Sedang Trending 47 menit yang lalu
Petugas menyusun nan dolar AS dan rupiah di Bank Syariah Indonesia (BSI), Bekasi, Jawa Barat, Jumat (21/2/2025). Nilai tukar rupiah (kurs) pada pembukaan perdagangan hari Jumat (21/2). Foto: ANTARA FOTO/ Fakhri Hermansyah

Nilai tukar rupiah terhadap dolar AS terpantau menguat pada hari kemerdekaan Indonesia, Senin (17/8). Pada hari ini, rupiah dibuka menguat ke level Rp 17.792 per dolar AS.

Dikutip dari Bloomberg, level tersebut menguat 0,20 persen alias 35,00 poin. Angka tersebut merupakan level per pukul 22.42 EDT alias 09.42 WIB. Adapun sebelumnya rupiah ditutup pada level Rp 17.827 per USD.

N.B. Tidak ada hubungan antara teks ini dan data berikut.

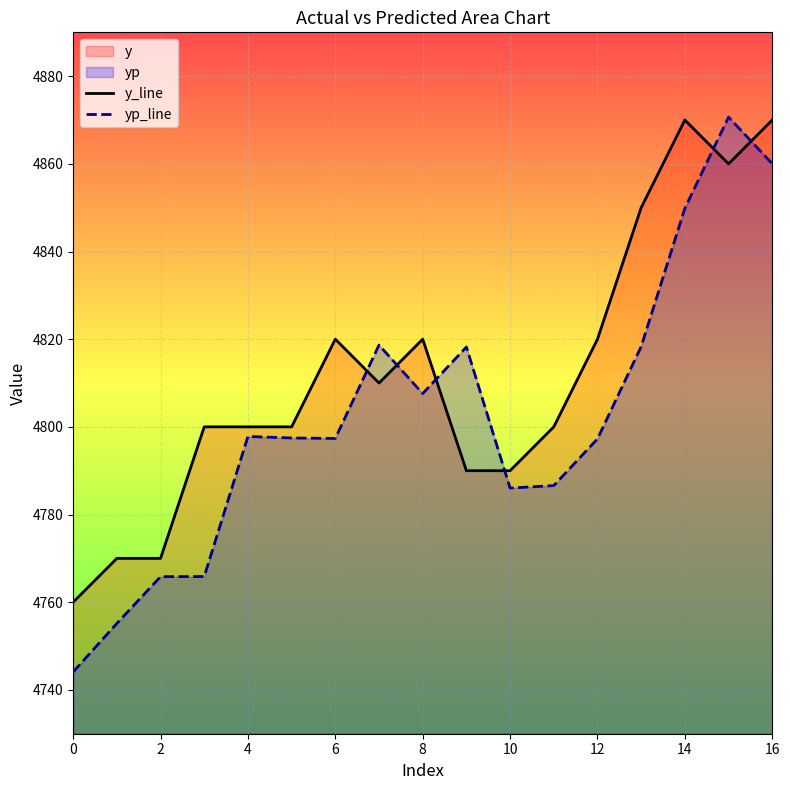

At which label does y_line reach its peak?

14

Sebelumnya rupiah juga sempat menguat ke level nan lebih kuat pada 10 Agustus lampau seiring pemerintah mengirimkan surat presiden (surpres) mengenai calon Gubernur Bank Indonesia (BI), dengan Destry Damayanti sebagai satu-satunya nama nan diajukan.

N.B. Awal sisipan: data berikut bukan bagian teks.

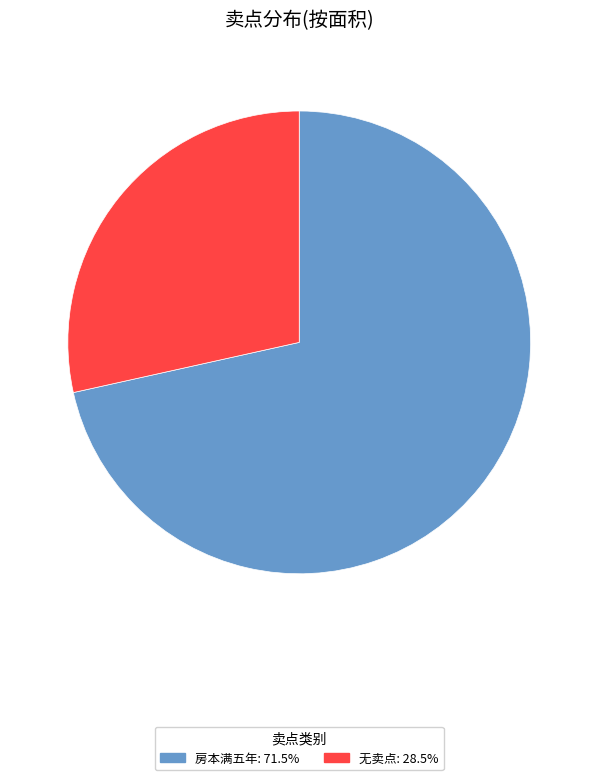

Does any single category account for the majority?

Yes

Pada saat itu, rupiah menguat 0,88 persen alias 158 poin ke level Rp 17.739 per dolar AS. Penguatan tersebut terjadi di tengah pasar nan mencermati perkembangan proses penentuan Gubernur BI berikutnya.

Deputi Gubernur Bank Indonesia (BI) Destry Damayanti (kiri) berbareng Menteri Sekretaris Negara Prasetyo Hadi (tengah) dan Deputi Gubernur BI Ricky P. Gozali (kanan) menyampaikan keterangan pers mengenai pengunduran diri Gubernur BI Perry Warjiyo. Foto: ANTARA FOTO/Marco

Menteri Sekretaris Negara (Mensesneg) Prasetyo Hadi mengatakan, pemerintah telah berkomunikasi dengan DPR dan menyerahkan sejumlah surpres untuk diproses sesuai dengan sistem serta ketentuan peraturan perundang-undangan.

Selain calon Gubernur BI, surpres nan diserahkan pemerintah juga mencakup calon pengganti Gubernur Senior BI, calon pengganti Deputi Gubernur BI, calon personil Dewan Komisioner Otoritas Jasa Keuangan (OJK), hingga calon duta besar untuk sejumlah negara sahabat.

“Kami mengirimkan beberapa surpres ke DPR, tadi kami sudah berkomunikasi dengan DPR dengan Ibu Puan dan Pak Dasco nan sudah secara resmi kami serahkan beberapa surpres nan pertama adalah mengenai calon Gubernur Bank Indonesia disertai dengan calon Deputi Gubernur Senior,” kata Prasetyo kepada wartawan di Kompleks Parlemen RI, Senin (10/8).